# [Source extract]
● ● ● ●
The key to getting helpful feedback is to ask the right questions. Instead of asking someone if they like your sample, ask them if your selvedges are even, if your stitches are lying flat, if the dye took evenly, or if the finish affected the texture the way you had hoped. When you ask a specific question, you’re more likely to get a specific answer. One of the biggest mistakes that beginners make when asking for feedback is to show too much of their work at once and ask for general feedback on everything. If you’re looking at weave, tension, color, and finish all at once, chances are the response you get will be too general to do you much good. If you limit your sample to one item and your question to one item, you’re more likely to get a helpful response.
It can also be helpful if you share some information about how you got to where you are. When you bring a swatch to someone for feedback, it can be helpful to include some information about the materials and settings you used, how you handled it, and what you changed between this attempt and your last one. Sometimes your process can tell someone else more about what’s going on with your fabric than the fabric itself can. If you have a dyed swatch that’s splotchy, the problem may not be with your dye, but with how you wet your fabric before you put it in the dye bath. If you have a sewing sample that’s puckering, the problem may not be with your thread, but with how you’re handling your fabric as you sew. If you approach your fabric as data rather than as a finished product, it’s easier to get helpful feedback.
● ● ● ●
# [Data provided]
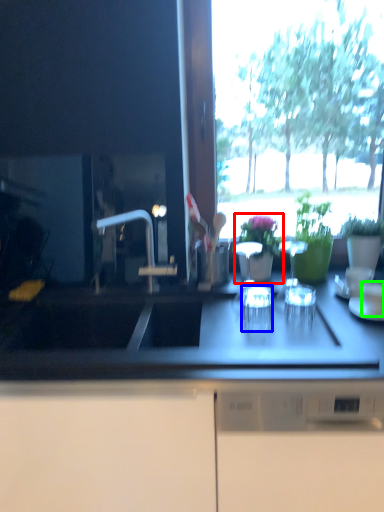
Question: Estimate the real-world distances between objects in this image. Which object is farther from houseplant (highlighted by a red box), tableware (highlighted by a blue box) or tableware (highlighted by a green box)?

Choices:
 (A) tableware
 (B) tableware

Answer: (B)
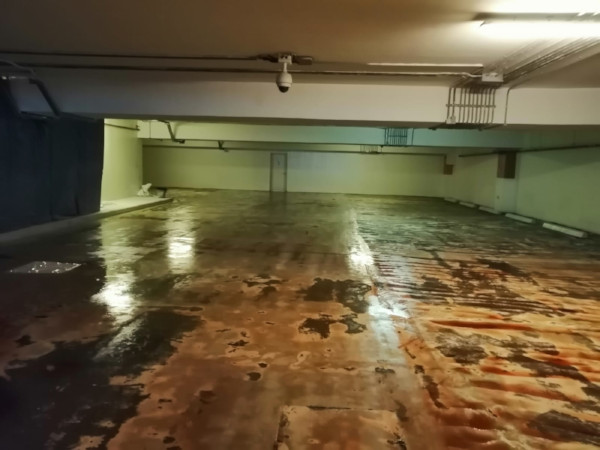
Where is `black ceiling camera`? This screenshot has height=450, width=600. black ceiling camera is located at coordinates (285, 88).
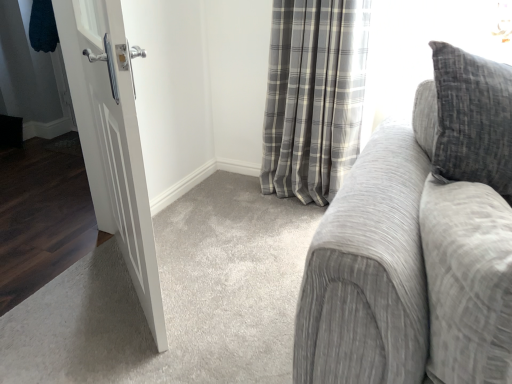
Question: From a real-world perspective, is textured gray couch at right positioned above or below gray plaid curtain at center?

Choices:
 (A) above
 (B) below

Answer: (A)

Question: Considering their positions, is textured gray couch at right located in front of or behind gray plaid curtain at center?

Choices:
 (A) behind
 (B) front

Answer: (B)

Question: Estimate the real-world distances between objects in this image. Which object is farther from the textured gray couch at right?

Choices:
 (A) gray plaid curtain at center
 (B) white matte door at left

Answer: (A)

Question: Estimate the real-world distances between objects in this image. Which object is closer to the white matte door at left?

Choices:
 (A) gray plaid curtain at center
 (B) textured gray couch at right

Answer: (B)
● ● ● ●
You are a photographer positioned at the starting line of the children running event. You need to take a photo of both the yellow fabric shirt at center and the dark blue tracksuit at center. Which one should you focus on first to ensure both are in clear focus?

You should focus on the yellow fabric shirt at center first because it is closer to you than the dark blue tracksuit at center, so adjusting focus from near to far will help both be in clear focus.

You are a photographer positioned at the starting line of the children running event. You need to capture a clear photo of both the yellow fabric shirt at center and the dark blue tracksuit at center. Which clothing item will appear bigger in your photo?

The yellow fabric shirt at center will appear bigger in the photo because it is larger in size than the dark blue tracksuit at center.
● ● ● ●
# [Problem set]
1 – In the text on getting feedback, what does it name as one of the biggest mistakes beginners make when asking for feedback?
2 – Repeat word for word the part of the text on getting feedback starting at "The key to getting" and ending at "a helpful response.".

# [Outputs by task]
1 – Showing too much of their work at once and asking for general feedback on everything.

2 –
The key to getting helpful feedback is to ask the right questions. Instead of asking someone if they like your sample, ask them if your selvedges are even, if your stitches are lying flat, if the dye took evenly, or if the finish affected the texture the way you had hoped. When you ask a specific question, you’re more likely to get a specific answer. One of the biggest mistakes that beginners make when asking for feedback is to show too much of their work at once and ask for general feedback on everything. If you’re looking at weave, tension, color, and finish all at once, chances are the response you get will be too general to do you much good. If you limit your sample to one item and your question to one item, you’re more likely to get a helpful response.